Some of the enrollment trends tracked closely to what experts predicted, based on the experience of Massachusetts' health-care reform ("Romneycare"). One expected trend was that enrollment would surge as the March 31 deadline approached; sure enough, 47 percent of enrollments came in the final month.
Another was that the share of young adults in the mix would increase sharply toward the end, because healthy "young invincibles" are especially likely to procrastinate. Sure enough, the proportion of people ages 18 to 34 increased from 24 percent before Dec. 28 to 31 percent in March.
Overall, 28 percent of private plan enrollees are in this age group. That's close enough to their ratio in the general population -- about 40 percent -- to eradicate fears that the system would collapse under the weight of too many older, expensive patients. The law already includes provisions to handle disproportionate enrollment of sicker patients, but these figures suggest those measures won't be needed.
In light of such encouraging developments, some Republicans have moved into the realm of fiction. Republicans on the House Energy & Commerce Committee released a survey claiming that only 67 percent of enrollees in the federal marketplace have paid their premiums, which makes their enrollment official. So a third of the new enrollments don't count, in their view.
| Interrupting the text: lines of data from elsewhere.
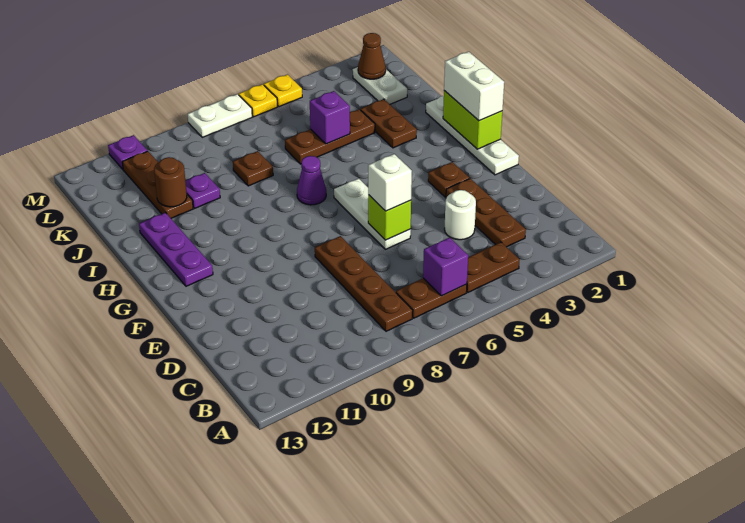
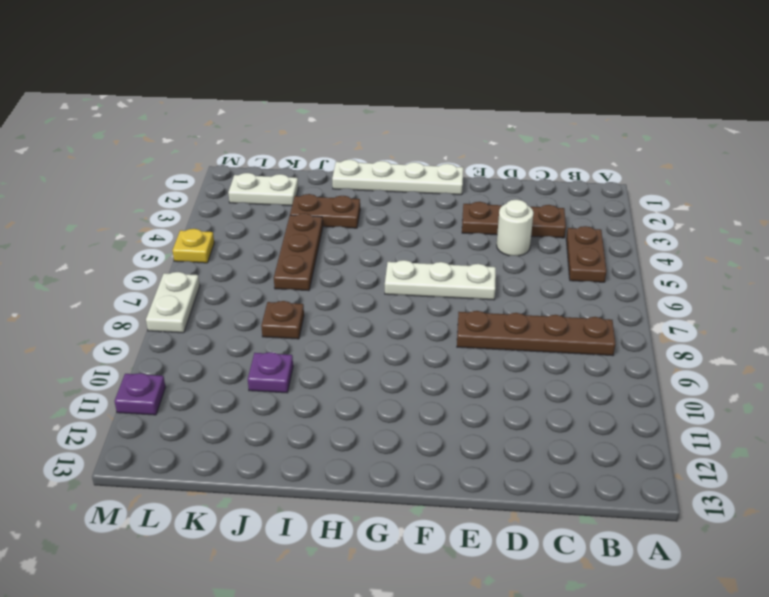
none -> brown 1x2 plate [396,278,467,318]
none -> brown 1x1 plate [428,162,470,197]
none -> purple 1x3 plate [139,213,213,286]

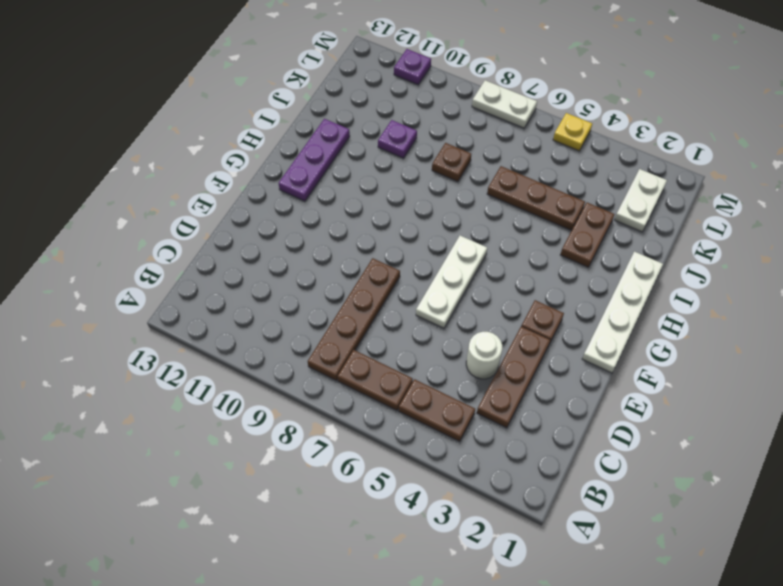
none -> purple 1x1 cone [297,156,326,205]
none -> brown 1x3 plate [122,151,193,218]
none -> yellow 1x1 plate [239,84,277,117]

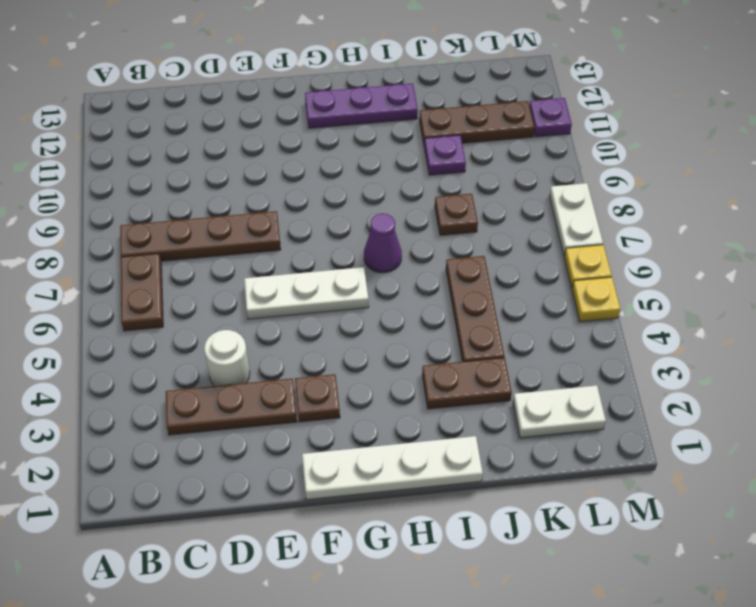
none -> brown 1x2 plate [467,242,520,292]
none -> purple 1x1 brick [423,237,468,296]
none -> lime 1x1 brick [368,195,411,240]

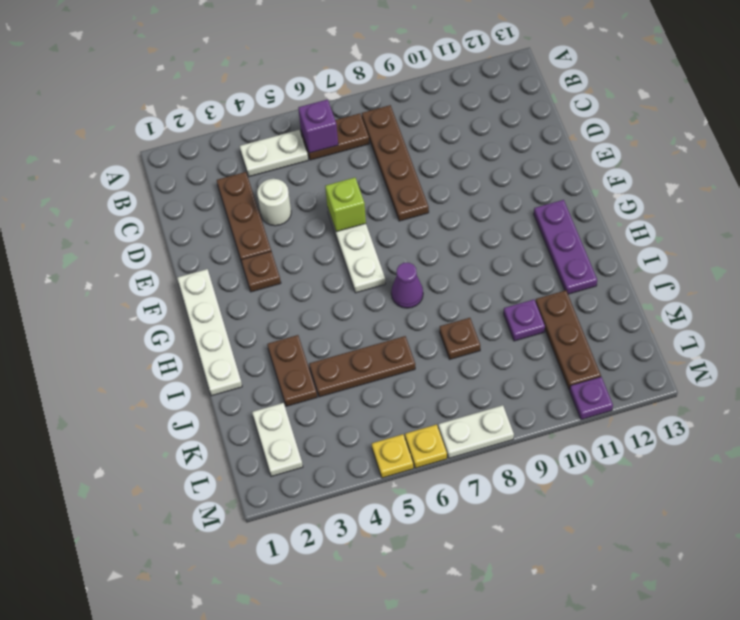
white 1x2 plate [240,130,308,177] -> brown 1x2 plate [467,242,520,292]
none -> lime 1x2 brick [443,91,502,149]
none -> purple 1x1 brick [310,91,350,144]
none -> brown 1x1 round brick [154,157,187,207]

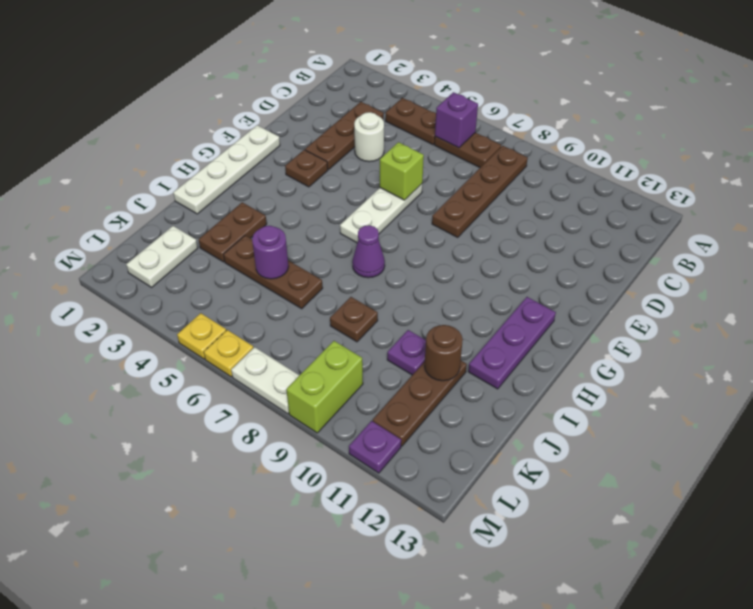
purple 1x1 round brick [252,226,289,279] -> purple 1x1 brick [310,91,350,144]
lime 1x2 brick [286,341,363,433] -> lime 1x2 brick moved to [443,91,502,149]
none -> brown 1x1 cone [358,33,386,79]
none -> white 1x1 brick [368,154,412,211]
none -> white 1x2 brick [444,52,504,121]

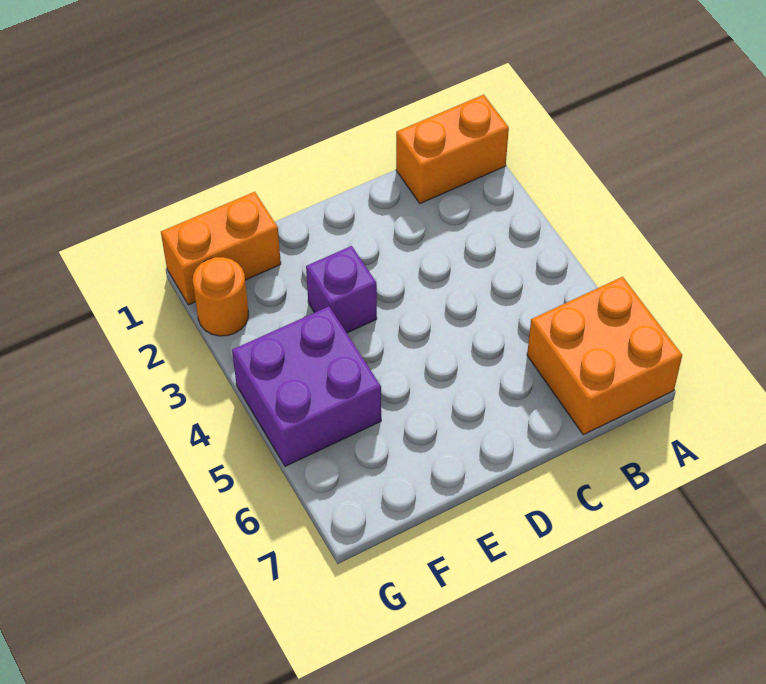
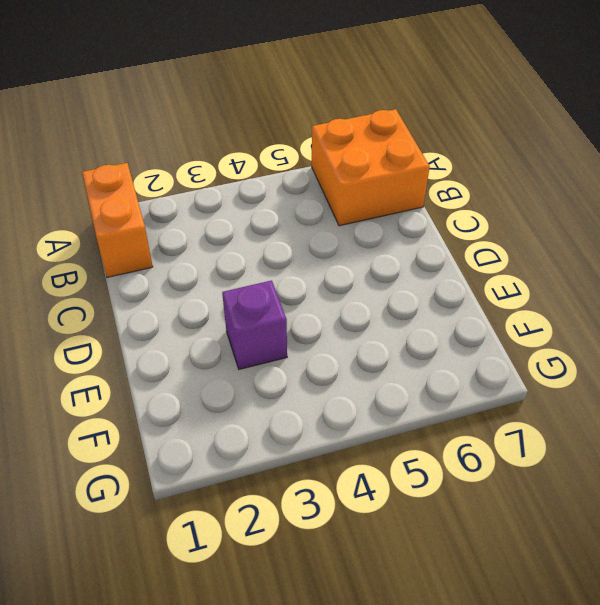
none -> orange 1x2 brick [161,192,281,305]
none -> purple 2x2 brick [232,306,381,466]

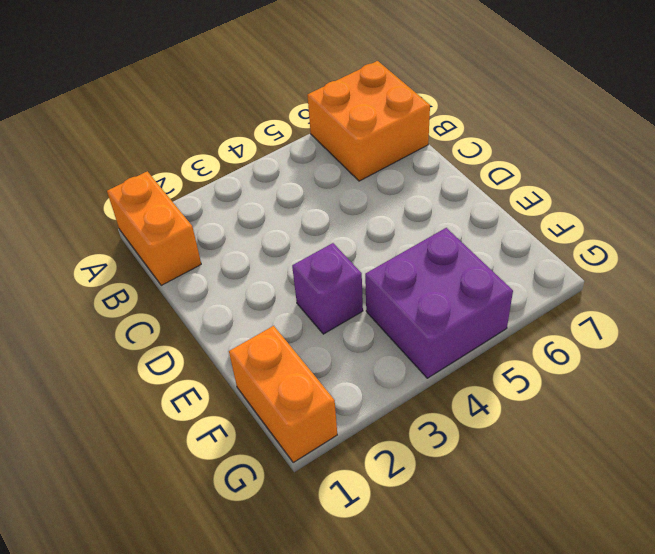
none -> orange 1x1 round brick [193,257,248,336]

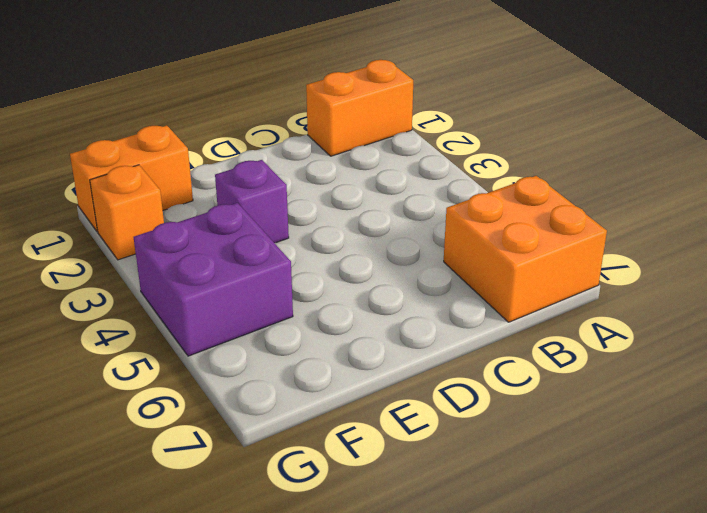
orange 1x1 brick [90,165,164,260] -> orange 1x1 round brick [193,257,248,336]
But most other surveys have placed the percentage of premium payers at an average 85 percent, with some as high as 95 percent. (California's state exchange, Covered California, says insurance firms are reporting 85 percent payment.)
Obamacare enrollment tracker Charles Gaba calls the House report "embarrassingly flawed" and, with uncharacteristic bluntness, a "pile of crap." He points out that the report assumed -- incorrectly -- that premiums on all enrollments were due by April 15. In fact, only 63 percent of enrollment payments were due by then, with the rest due April 30 or even sometime in May. That's a big-enough mistake to invalidate the entire survey.
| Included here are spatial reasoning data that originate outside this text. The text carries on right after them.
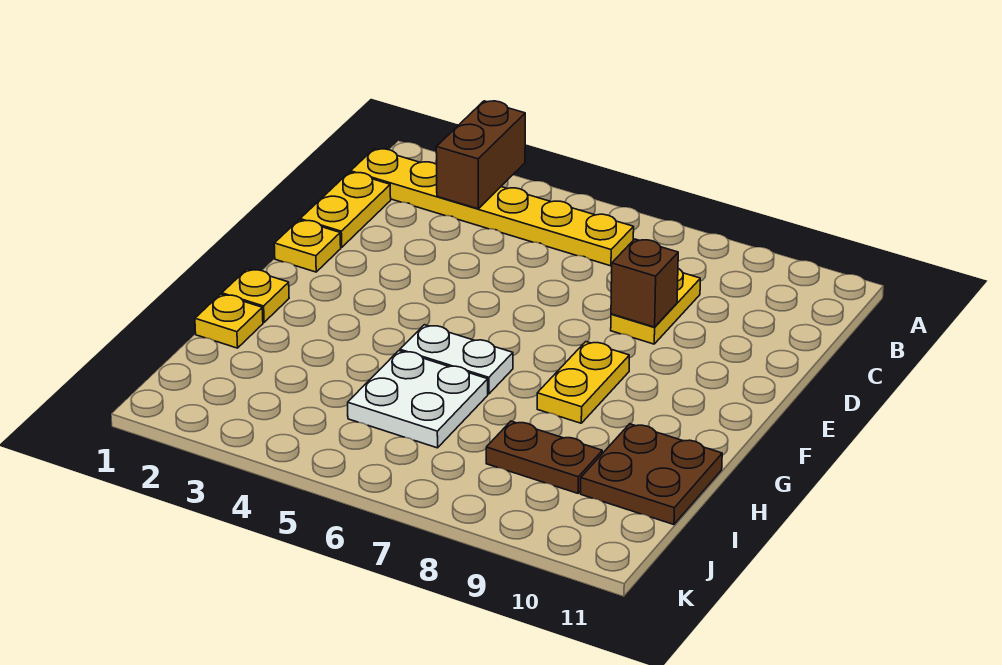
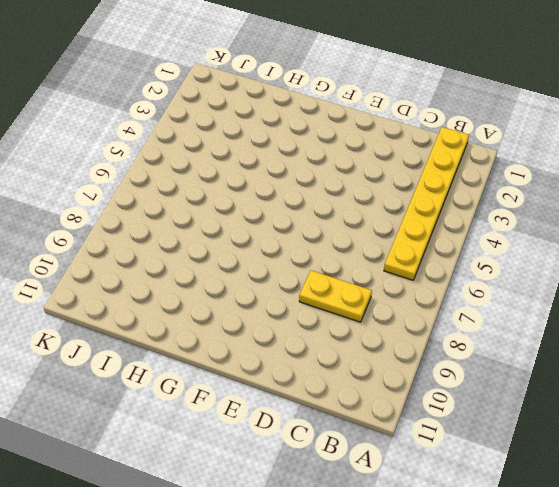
none -> yellow 1x2 plate [300,172,391,247]
none -> yellow 1x1 plate [274,220,341,272]
none -> yellow 1x2 plate [537,342,629,423]

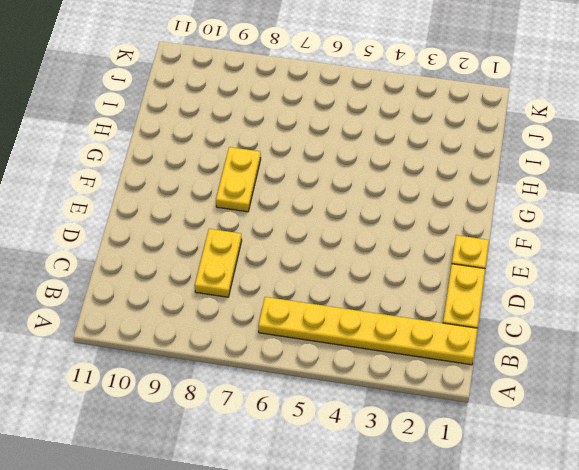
none -> yellow 1x1 plate [222,269,289,322]
none -> white 1x2 plate [400,325,513,394]
none -> yellow 1x1 plate [195,294,263,348]

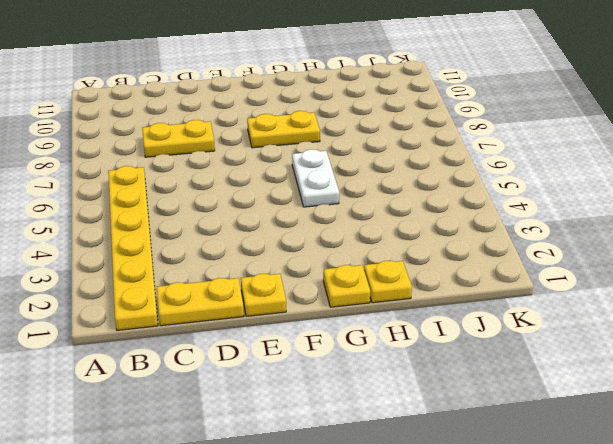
none -> white 2x2 plate [348,351,488,448]
none -> brown 2x2 plate [581,424,722,525]
none -> brown 1x2 plate [486,421,602,493]

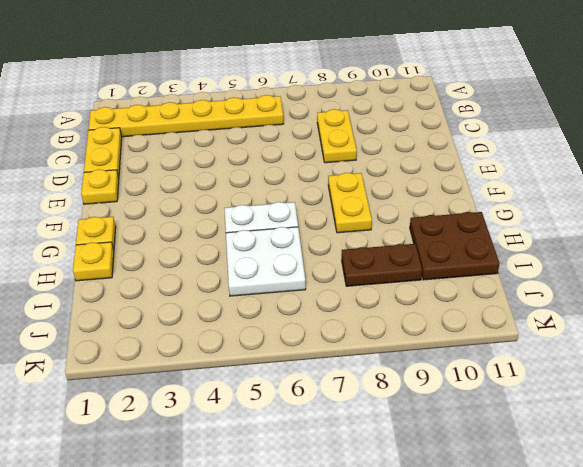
none -> brown 1x2 brick [436,101,525,209]
none -> brown 1x1 brick [611,239,678,327]

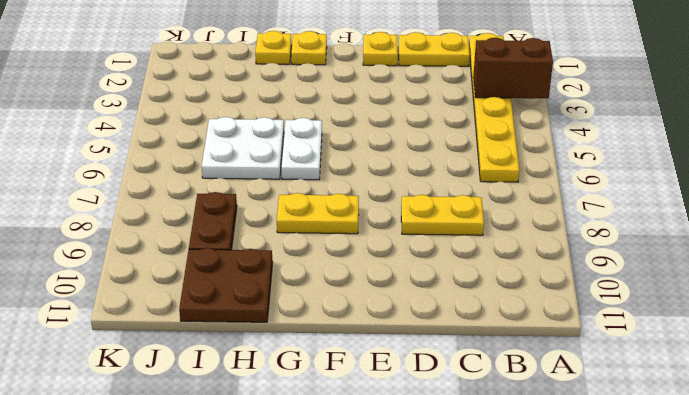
none -> brown 1x1 brick [611,239,678,327]

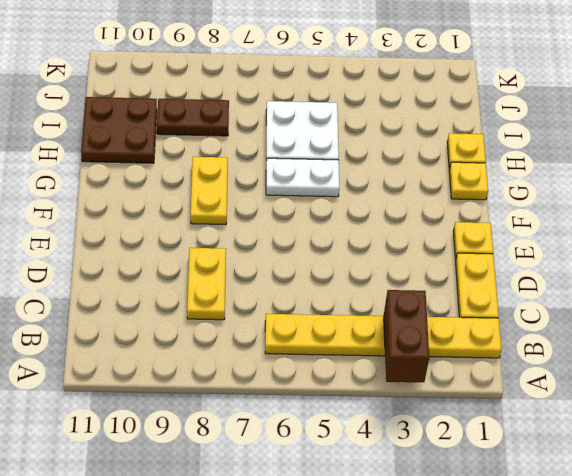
none -> brown 1x1 brick [611,239,678,327]

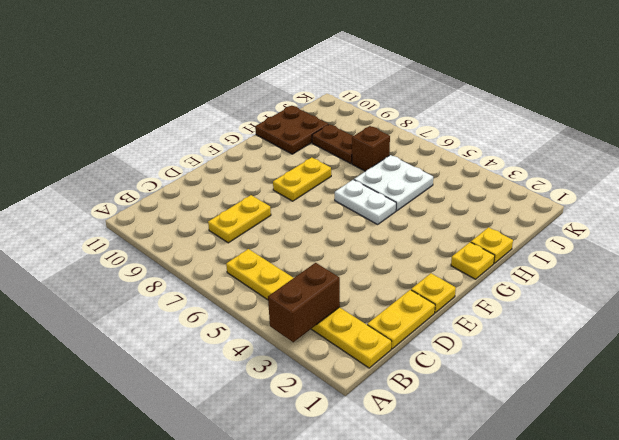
brown 1x1 brick [352,126,390,171] -> brown 1x1 brick moved to [611,239,678,327]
Gaba adds further that figures from state exchanges in Washington, Massachusetts, Oregon, Minnesota and Connecticut are all coming in at 95 percent paid or above; there's no reason to assume enrollments on the federal exchange will be much different.
The Department of Health and Human Services report doesn't help much to answer the question of how many enrollees were previously uninsured, which is another obsession of critics. It does offer a curiously positive statistic, which Health and Human Services officials are treating cautiously: Of the 5.2 million people who applied for ACA subsidies via the federal enrollment website and therefore were asked about their current insurance status, only 13 percent said they "had coverage at the time of application."
Simple math suggests that this means that 87 percent of enrollees were previously uninsured, but Health and Human Services officials aren't banking on it. The problem is that the individual insurance market is extremely volatile, so the statistic doesn't reveal whether these people had been uninsured for a month, a year or forever. Some may have simply dropped their coverage in anticipation of signing up for 2014, or misunderstood the question.
Other surveys, federal health officials acknowledged at a press briefing Thursday, show the absolute decline in the uninsured to be 5 million to 10 million -- from all aspects of the ACA, including expanded Medicaid.